• EXERCISE INSTRUCTIONS
Copy the stretch of the passage on baseball and policy research from "Again, what we" through "for partisan purposes.", swapping "adolescent" for "teenager".

• TEXT SHOWN
=======

The limitations of RCTs can perhaps be even more clearly grasped if we think about the marvelous machine that is organized Major League Baseball: 30 teams playing 162 games each over the course of each six-month-long season, and doing so under pretty rigorously controlled conditions. Indeed, MLB is a kind of approximate social laboratory, where players are required to perform basically similar actions over and over again; pitchers throw thousands of pitches a season, batters can have hundreds of plate appearances, and so on. And over everything is a bureaucracy working to keep things homogeneous when it comes to the enforcement of rules. It’s not a perfect system — “park effects” on pitcher and batter performance are measurable, and sometimes players cheat — but on the whole it’s a lot closer to a closed system than four middle schools in the Northeastern United States. But even under such conditions, there are prediction failures of epic proportions, as when a team pays a great deal of money to acquire a player who previously performed very well (cough cough Yankees acquiring Randy Johnson cough cough) only to discover that some previously-unaccounted-for factor is now at work preventing their performance from reaching its previous heights. Or there are celebrated examples like the more of less complete collapse of a previously elite player like Chuck Knoblauch when moving from small-market Minnesota to huge-market New York — something that looked like a very robust correlation between a player and his performance turned out to be in part produced by something hitherto unknown. It works in reverse too: players who did badly someplace resuscitate their playing careers after signing with different teams, and there is precisely no perfect system for predicting which players will do that under which conditions.
My point is that if the laboratory-like environment of MLB doesn’t produce generally valid knowledge that can survive the transplantation of players from team to team — in effect, if the results of previous laboratory trials are at best imperfect predictors of future laboratory trials, and we can only determine in retrospect how good a player was by looking at his overall playing career statistics — what hope is there for an RCT study conducted under much more uncontrolled conditions? At least in baseball one can say that all of the trials take place under similar conditions, and given the absurdly large n that can be worked with if one aggregates performance data from multiple seasons of play, it is possible to develop probabilistic forecasting models that have some reasonable chance of success on average. But the practical condition of this kind of operation is the approximate closure of the environment produced by the organization of the MLB season; this is not merely a quantitative convention, but an actual set of social actions. In the absence of such practical conditions, a robust correlation counts for very little, and seems like a very thin reed on which to base public policy decisions.
Again, what we need is better theory, not better correlations. How do sex education programs work? What kind of processes and mechanisms are involved in educating an adolescent about sex, and how do those work together in the actual world to generate case-specific outcomes? That’s the basis on which we ought to be having this discussion — and, not incidentally, the discussion of every other public policy issue which we mistakenly refer to correlation studies conducted in the open system of the actual world as helping us to puzzle out. A robust correlation is neither necessary nor sufficient for a causal claim, and until we accept that, we will never avoid this kind of gross mis-use of scientific results for partisan purposes.
This is the kind of thing I try to teach people. Can I count on a sequel?

=======

• INFORMATION
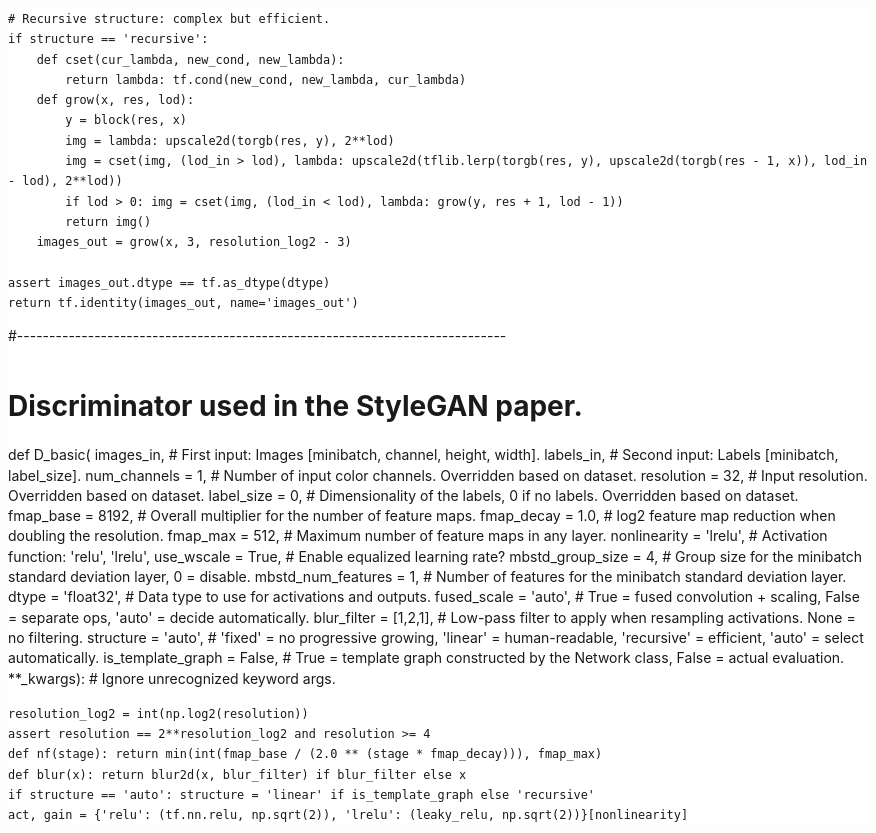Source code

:     # Recursive structure: complex but efficient.
    if structure == 'recursive':
        def cset(cur_lambda, new_cond, new_lambda):
            return lambda: tf.cond(new_cond, new_lambda, cur_lambda)
        def grow(x, res, lod):
            y = block(res, x)
            img = lambda: upscale2d(torgb(res, y), 2**lod)
            img = cset(img, (lod_in > lod), lambda: upscale2d(tflib.lerp(torgb(res, y), upscale2d(torgb(res - 1, x)), lod_in - lod), 2**lod))
            if lod > 0: img = cset(img, (lod_in < lod), lambda: grow(y, res + 1, lod - 1))
            return img()
        images_out = grow(x, 3, resolution_log2 - 3)

    assert images_out.dtype == tf.as_dtype(dtype)
    return tf.identity(images_out, name='images_out')

#----------------------------------------------------------------------------
# Discriminator used in the StyleGAN paper.

def D_basic(
    images_in,                          # First input: Images [minibatch, channel, height, width].
    labels_in,                          # Second input: Labels [minibatch, label_size].
    num_channels        = 1,            # Number of input color channels. Overridden based on dataset.
    resolution          = 32,           # Input resolution. Overridden based on dataset.
    label_size          = 0,            # Dimensionality of the labels, 0 if no labels. Overridden based on dataset.
    fmap_base           = 8192,         # Overall multiplier for the number of feature maps.
    fmap_decay          = 1.0,          # log2 feature map reduction when doubling the resolution.
    fmap_max            = 512,          # Maximum number of feature maps in any layer.
    nonlinearity        = 'lrelu',      # Activation function: 'relu', 'lrelu',
    use_wscale          = True,         # Enable equalized learning rate?
    mbstd_group_size    = 4,            # Group size for the minibatch standard deviation layer, 0 = disable.
    mbstd_num_features  = 1,            # Number of features for the minibatch standard deviation layer.
    dtype               = 'float32',    # Data type to use for activations and outputs.
    fused_scale         = 'auto',       # True = fused convolution + scaling, False = separate ops, 'auto' = decide automatically.
    blur_filter         = [1,2,1],      # Low-pass filter to apply when resampling activations. None = no filtering.
    structure           = 'auto',       # 'fixed' = no progressive growing, 'linear' = human-readable, 'recursive' = efficient, 'auto' = select automatically.
    is_template_graph   = False,        # True = template graph constructed by the Network class, False = actual evaluation.
    **_kwargs):                         # Ignore unrecognized keyword args.

    resolution_log2 = int(np.log2(resolution))
    assert resolution == 2**resolution_log2 and resolution >= 4
    def nf(stage): return min(int(fmap_base / (2.0 ** (stage * fmap_decay))), fmap_max)
    def blur(x): return blur2d(x, blur_filter) if blur_filter else x
    if structure == 'auto': structure = 'linear' if is_template_graph else 'recursive'
    act, gain = {'relu': (tf.nn.relu, np.sqrt(2)), 'lrelu': (leaky_relu, np.sqrt(2))}[nonlinearity]
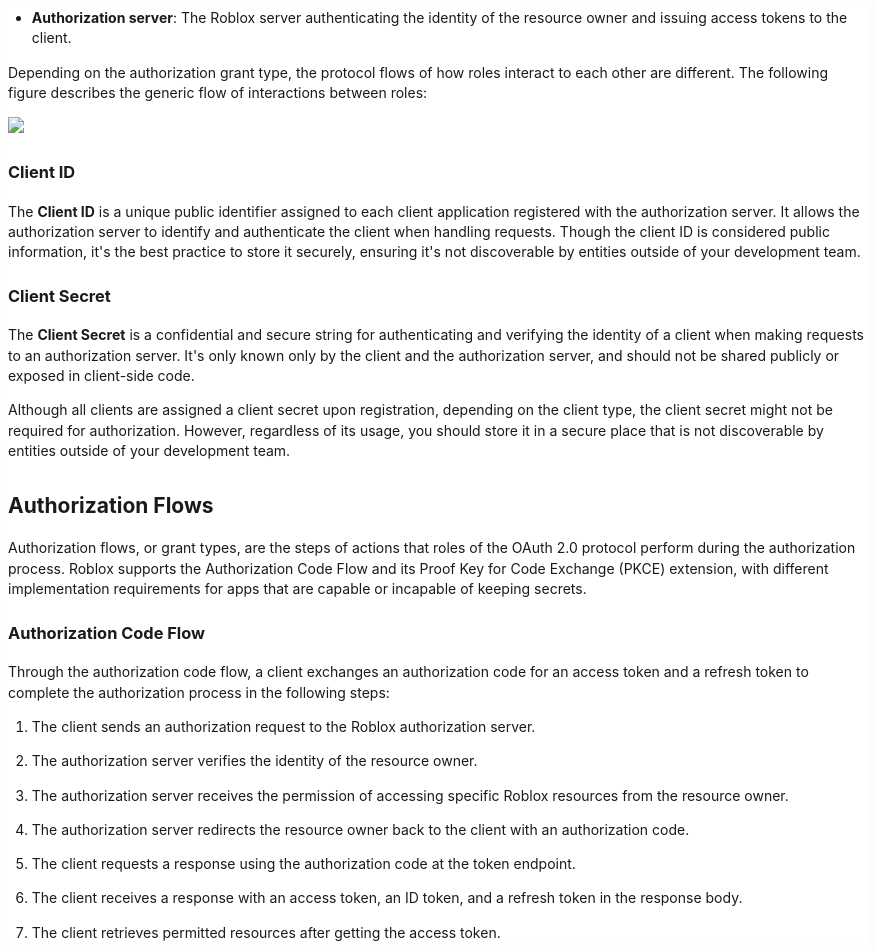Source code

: - **Authorization server**: The Roblox server authenticating the identity of the resource owner and issuing access tokens to the client.

Depending on the authorization grant type, the protocol flows of how roles interact to each other are different. The following figure describes the generic flow of interactions between roles:

<img src="../../assets/open-cloud/protocol-flow.png" width="80%" />

### Client ID

The **Client ID** is a unique public identifier assigned to each client application registered with the authorization server. It allows the authorization server to identify and authenticate the client when handling requests. Though the client ID is considered public information, it's the best practice to store it securely, ensuring it's not discoverable by entities outside of your development team.

### Client Secret

The **Client Secret** is a confidential and secure string for authenticating and verifying the identity of a client when making requests to an authorization server. It's only known only by the client and the authorization server, and should not be shared publicly or exposed in client-side code.

Although all clients are assigned a client secret upon registration, depending on the client type, the client secret might not be required for authorization. However, regardless of its usage, you should store it in a secure place that is not discoverable by entities outside of your development team.

## Authorization Flows

Authorization flows, or grant types, are the steps of actions that roles of the OAuth 2.0 protocol perform during the authorization process. Roblox supports the Authorization Code Flow and its Proof Key for Code Exchange (PKCE) extension, with different implementation requirements for apps that are capable or incapable of keeping secrets.

### Authorization Code Flow

Through the authorization code flow, a client exchanges an authorization code for an access token and a refresh token to complete the authorization process in the following steps:

1.  The client sends an authorization request to the Roblox authorization server.

1.  The authorization server verifies the identity of the resource owner.

1.  The authorization server receives the permission of accessing specific Roblox resources from the resource owner.

1.  The authorization server redirects the resource owner back to the client with an authorization code.

1.  The client requests a response using the authorization code at the token endpoint.

1.  The client receives a response with an access token, an ID token, and a refresh token in the response body.

1.  The client retrieves permitted resources after getting the access token.

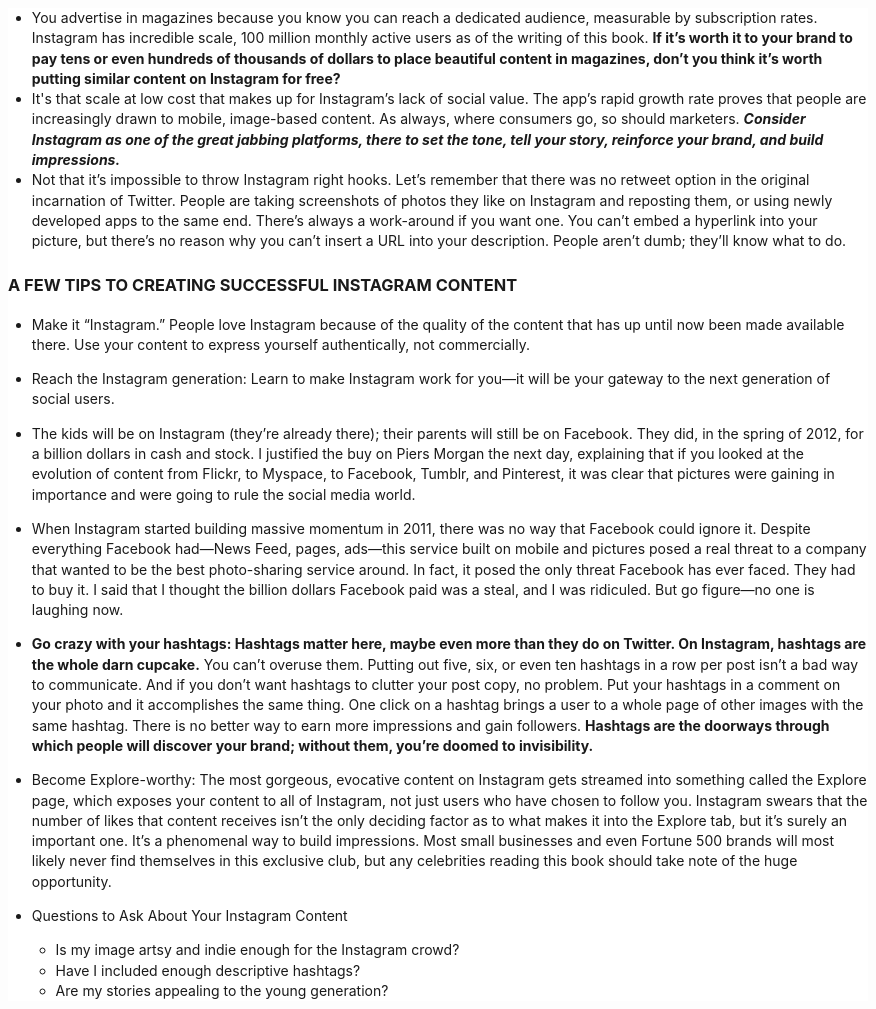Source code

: - You advertise in magazines because you know you can reach a dedicated audience, measurable by subscription rates. Instagram has incredible scale, 100 million monthly active users as of the writing of this book. **If it’s worth it to your brand to pay tens or even hundreds of thousands of dollars to place beautiful content in magazines, don’t you think it’s worth putting similar content on Instagram for free?**
- It's that scale at low cost that makes up for Instagram’s lack of social value. The app’s rapid growth rate proves that people are increasingly drawn to mobile, image-based content. As always, where consumers go, so should marketers. ***Consider Instagram as one of the great jabbing platforms, there to set the tone, tell your story, reinforce your brand, and build impressions.***
- Not that it’s impossible to throw Instagram right hooks. Let’s remember that there was no retweet option in the original incarnation of Twitter. People are taking screenshots of photos they like on Instagram and reposting them, or using newly developed apps to the same end. There’s always a work-around if you want one. You can’t embed a hyperlink into your picture, but there’s no reason why you can’t insert a URL into your description. People aren’t dumb; they’ll know what to do.

### A FEW TIPS TO CREATING SUCCESSFUL INSTAGRAM CONTENT

- Make it “Instagram.” People love Instagram because of the quality of the content that has up until now been made available there. Use your content to express yourself authentically, not commercially.
- Reach the Instagram generation: Learn to make Instagram work for you—it will be your gateway to the next generation of social users.
- The kids will be on Instagram (they’re already there); their parents will still be on Facebook. They did, in the spring of 2012, for a billion dollars in cash and stock. I justified the buy on Piers Morgan the next day, explaining that if you looked at the evolution of content from Flickr, to Myspace, to Facebook, Tumblr, and Pinterest, it was clear that pictures were gaining in importance and were going to rule the social media world.
- When Instagram started building massive momentum in 2011, there was no way that Facebook could ignore it. Despite everything Facebook had—News Feed, pages, ads—this service built on mobile and pictures posed a real threat to a company that wanted to be the best photo-sharing service around. In fact, it posed the only threat Facebook has ever faced. They had to buy it. I said that I thought the billion dollars Facebook paid was a steal, and I was ridiculed. But go figure—no one is laughing now.
- **Go crazy with your hashtags: Hashtags matter here, maybe even more than they do on Twitter. On Instagram, hashtags are the whole darn cupcake.** You can’t overuse them. Putting out five, six, or even ten hashtags in a row per post isn’t a bad way to communicate. And if you don’t want hashtags to clutter your post copy, no problem. Put your hashtags in a comment on your photo and it accomplishes the same thing. One click on a hashtag brings a user to a whole page of other images with the same hashtag. There is no better way to earn more impressions and gain followers. **Hashtags are the doorways through which people will discover your brand; without them, you’re doomed to invisibility.**
- Become Explore-worthy: The most gorgeous, evocative content on Instagram gets streamed into something called the Explore page, which exposes your content to all of Instagram, not just users who have chosen to follow you. Instagram swears that the number of likes that content receives isn’t the only deciding factor as to what makes it into the Explore tab, but it’s surely an important one. It’s a phenomenal way to build impressions. Most small businesses and even Fortune 500 brands will most likely never find themselves in this exclusive club, but any celebrities reading this book should take note of the huge opportunity.

- Questions to Ask About Your Instagram Content
  - Is my image artsy and indie enough for the Instagram crowd?
  - Have I included enough descriptive hashtags?
  - Are my stories appealing to the young generation?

=======

• SOLUTION FOR THIS EXERCISE
Again, what we need is better theory, not better correlations. How do sex education programs work? What kind of processes and mechanisms are involved in educating an teenager about sex, and how do those work together in the actual world to generate case-specific outcomes? That’s the basis on which we ought to be having this discussion — and, not incidentally, the discussion of every other public policy issue which we mistakenly refer to correlation studies conducted in the open system of the actual world as helping us to puzzle out. A robust correlation is neither necessary nor sufficient for a causal claim, and until we accept that, we will never avoid this kind of gross mis-use of scientific results for partisan purposes.